Beleidigungen oder gar Drohungen gegen Kantonsmitarbeiter sind keine Seltenheit. Gerhard Kuhn, der Leiter des Basler Betreibungsamts, kann davon ein Lied singen. Aus diesem Grund hat seine Amtsstelle schon vor ein paar Jahren damit begonnen, die Telefongespräche mit Bürgerinnen und Bürgern aufzuzeichnen. «Es gab immer wieder unschöne Vorfälle. Das Fass zum Überlaufen brachte eine Todesdrohung gegen einen Mitarbeiter. Da wussten wir, dass wir etwas unternehmen müssen», erzählt Kuhn.
Das Fass zum Überlaufen brachte eine Todesdrohung gegen einen Mitarbeiter.
Mit der Aufzeichnung der Telefongespräche erhoffte sich das Betreibungsamt, dass man im Fall von Drohungen Beweismaterial in der Hand hat. Die Aufzeichnungen, die jeweils vor dem Gespräch automatisch angekündigt werden, hatten einen für die Beamten angenehmen Nebeneffekt: Die Beschimpfungen am Telefon gingen schlagartig zurück. «In den letzten zwei, drei Jahren hatten wir keine Fälle mehr», bilanziert Kuhn.
Dies hat sich in der Basler Verwaltung offenbar herumgesprochen. Beim Basler Datenschützer Beat Rudin häufen sich nämlich die Anfragen von Amtsstellen, die ihre Telefone ebenfalls aufzeichnen lassen wollen und sich so einen Rückgang der Beschimpfungen und Drohungen erhoffen. «Wir erhalten vermehrt Anfagen. Es gibt auch Meldungen, dass der Inhalt der Beschimpfungen schlimmer wurde», bestätigt Rudin.
Der Blick auf die Statistik zeigt, dass die Anzahl der Fälle von Gewalt und Drohung gegen Beamte in Basel-Stadt in den letzten Jahren tatsächlich zugenommen hat, wobei nicht explizit ersichtlich ist, wie viele dieser Fälle auf Drohungen am Telefon zurückzuführen sind.

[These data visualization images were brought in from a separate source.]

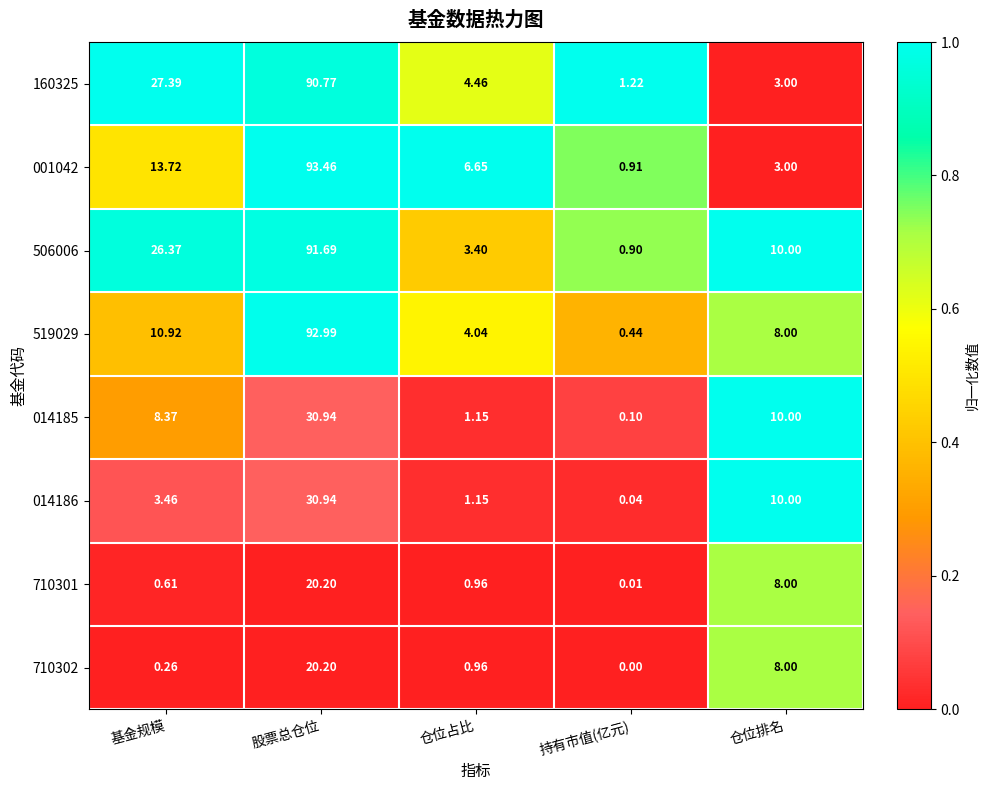

Is the value of 519029 at 仓位占比 greater than the value of 710302 at 仓位排名?

No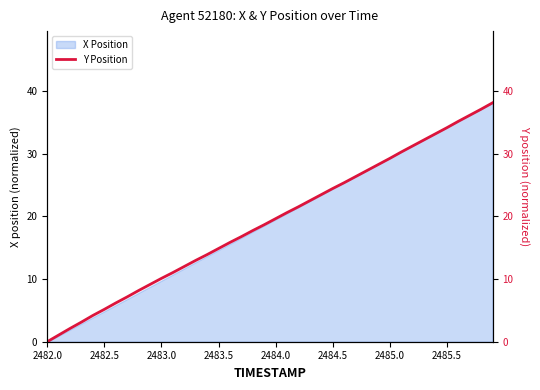

True or false: X Position has a value of 34.2 at 2485.5.

True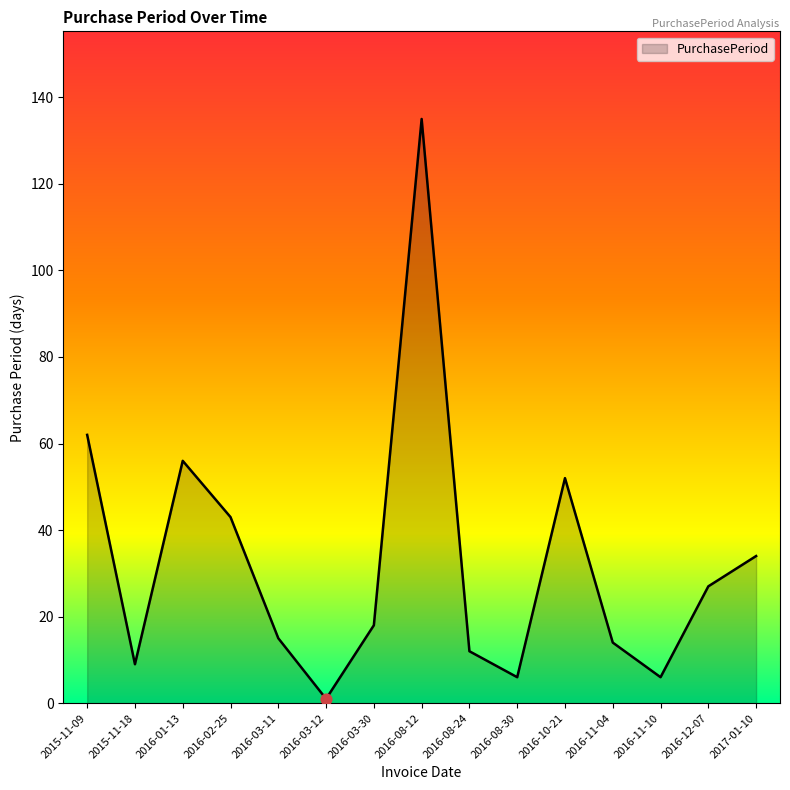

What is the ratio of the value at 2016-12-07 to the value at 2016-02-25?

0.6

Der Basler Datenschützer betont, dass nicht jede Amtsstelle ihre Telefone aufzeichnen darf. Entsprechende Anfragen, die in letzter Zeit vermehrt an ihn gestellt wurden, würden jeweils sorgfältig geprüft, auch weil mit einer solchen Aufnahme die Bürgerinnen und Bürger ein Stück weit überwacht werden.
Rudin rät den Amtsstellen bei solchen Anfragen, dass diese eine Liste machen mit der Anzahl der Vorfälle und dem Inhalt der Drohungen am Telefon. Falls diese dann effektiv zugenommen haben, müssten Regierung und Parlament zuerst eine entsprechende gesetzliche Grundlage schaffen. Mit dieser soll dann auch geklärt werden, wann die Aufnahmen wieder gelöscht werden. Geklärt werden soll aber auch, wie die Verwaltung garantieren kann, dass Bürger mit einer Amtsstelle in Kontakt treten können, wenn diese ihr Gespräch nicht aufzeichnen lassen wollen.
Für Datenschützer Rudin ist klar, dass es keine flächendeckende Einführung in der Basler Verwaltung geben darf. Dies fördere das Misstrauen gegenüber Amtsstellen. «Es kann nicht sein, dass jeder am Telefon als potenzieller Wutbürger angesehen wird.» Viel eher sollten auf der anderen Seite die Kantonsangestellten geschult werden im richtigen Umgang mit Drohungen am Telefon. «Eine Aufzeichnung der Telefongespräche ist ein letztes Mittel, falls es keine bessere Lösung gibt», sagt Rudin.
Verhältnismässigkeit muss gewahrt werden
Eine ähnlich kritische Haltung hat auch der Datenschutzbeauftragte des Kantons Zürich. Dort stellt man jedoch keine Zunahme der Anfragen wie in Basel fest. Allerdings erhebe man diese Zahlen auch nicht, hiess es auf Anfrage. Wichtig sei bei einer allfälligen Überwachung die Verhältnismässigkeit, betont Hans Peter Waltisberg, Mediensprecher des Zürcher Datenschutzbeauftragten.